Model | Element | Mineral | Target | Contains relation | Property | # docs with at least one target |
---|---|---|---|---|---|---|
Original NER | 4894 | 6877 | 60 (37 unique) | 10 | 12400 | 34 / 597 |
Salient target NER | 4893 | 6868 | 62 (38 unique) | 10 | 12401 | 34 / 597 |
There are some minor changes, but it does not solve the bigger problem (low recall of Targets), which affects downstream relation detection.
Given these limitations, we will explore gazette-based augmentation of Target annotations in issue #24 .
I trained a MER-B NER classifier using the same training docs (MPF+PHX+MSL) and the MER-B gazette. The (training) performance results for this model are similar to those achieved for MER-A:
[main] INFO edu.stanford.nlp.ie.AbstractSequenceClassifier - CRFClassifier tagged 1847235 words in 1099 documents at 25282.42 words per second.
[main] INFO edu.stanford.nlp.ie.AbstractSequenceClassifier - Entity P R F1 TP FP FN
[main] INFO edu.stanford.nlp.ie.AbstractSequenceClassifier - Element 0.9788 0.9801 0.9795 10895 236 221
[main] INFO edu.stanford.nlp.ie.AbstractSequenceClassifier - Mineral 0.9966 0.9951 0.9959 8167 28 40
[main] INFO edu.stanford.nlp.ie.AbstractSequenceClassifier - Property 0.9783 0.9964 0.9873 25023 555 91
[main] INFO edu.stanford.nlp.ie.AbstractSequenceClassifier - Target 0.9917 0.9414 0.9659 1559 13 97
[main] INFO edu.stanford.nlp.ie.AbstractSequenceClassifier - Totals 0.9821 0.9903 0.9862 45644 832 449
The MER-B NER model is available at /proj/mte/trained_models/ner_MERB-property.ser.gz
.
I re-trained the MER-A NER model after identifying 4 more target names to use in the gazette. It took 45 minutes to train the model. The results are very similar to the previous MER-A NER model, as expected.

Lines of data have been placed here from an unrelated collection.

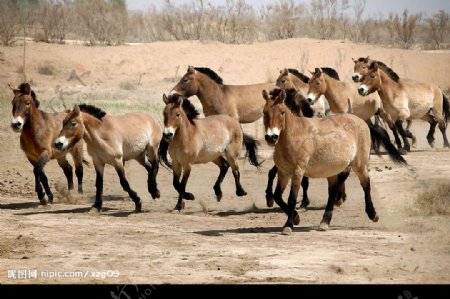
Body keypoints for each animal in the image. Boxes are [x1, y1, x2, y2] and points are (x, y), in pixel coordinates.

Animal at [262, 90, 406, 236]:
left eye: (282, 112)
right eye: (264, 112)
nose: (271, 137)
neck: (295, 135)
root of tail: (360, 120)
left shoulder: (298, 172)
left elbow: (291, 198)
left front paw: (288, 225)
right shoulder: (283, 172)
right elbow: (277, 196)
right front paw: (296, 218)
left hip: (360, 165)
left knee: (366, 185)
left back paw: (373, 214)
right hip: (333, 170)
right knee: (333, 191)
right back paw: (325, 221)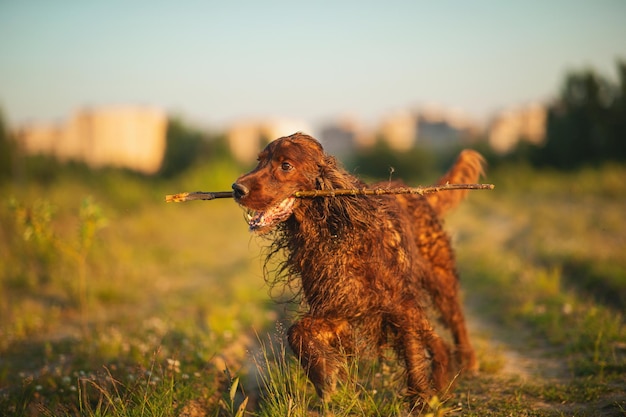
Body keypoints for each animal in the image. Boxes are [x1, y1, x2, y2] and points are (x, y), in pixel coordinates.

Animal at [232, 132, 480, 402]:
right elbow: (296, 331)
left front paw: (419, 401)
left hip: (438, 278)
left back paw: (466, 363)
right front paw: (323, 374)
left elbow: (412, 356)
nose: (236, 188)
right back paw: (443, 380)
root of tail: (420, 195)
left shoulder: (398, 302)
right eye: (259, 160)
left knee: (455, 318)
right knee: (437, 341)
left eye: (285, 165)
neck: (333, 230)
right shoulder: (338, 305)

I copied this model to /proj/mte/trained_models/ner_MERA-property-salient.ser.gz
.
[main] INFO edu.stanford.nlp.ie.AbstractSequenceClassifier - CRFClassifier tagged 1847235 words in 1099 documents at 27344.57 words per second.
[main] INFO edu.stanford.nlp.ie.AbstractSequenceClassifier - Entity P R F1 TP FP FN
[main] INFO edu.stanford.nlp.ie.AbstractSequenceClassifier - Element 0.9784 0.9800 0.9792 10894 241 222
[main] INFO edu.stanford.nlp.ie.AbstractSequenceClassifier - Mineral 0.9967 0.9950 0.9959 8166 27 41
[main] INFO edu.stanford.nlp.ie.AbstractSequenceClassifier - Property 0.9785 0.9963 0.9873 25022 550 92
[main] INFO edu.stanford.nlp.ie.AbstractSequenceClassifier - Target 0.9911 0.9408 0.9653 1558 14 98
[main] INFO edu.stanford.nlp.ie.AbstractSequenceClassifier - Totals 0.9821 0.9902 0.9861 45640 832 453
The plan is to re-train the model using all available annotations (MSL, MPF, PHX).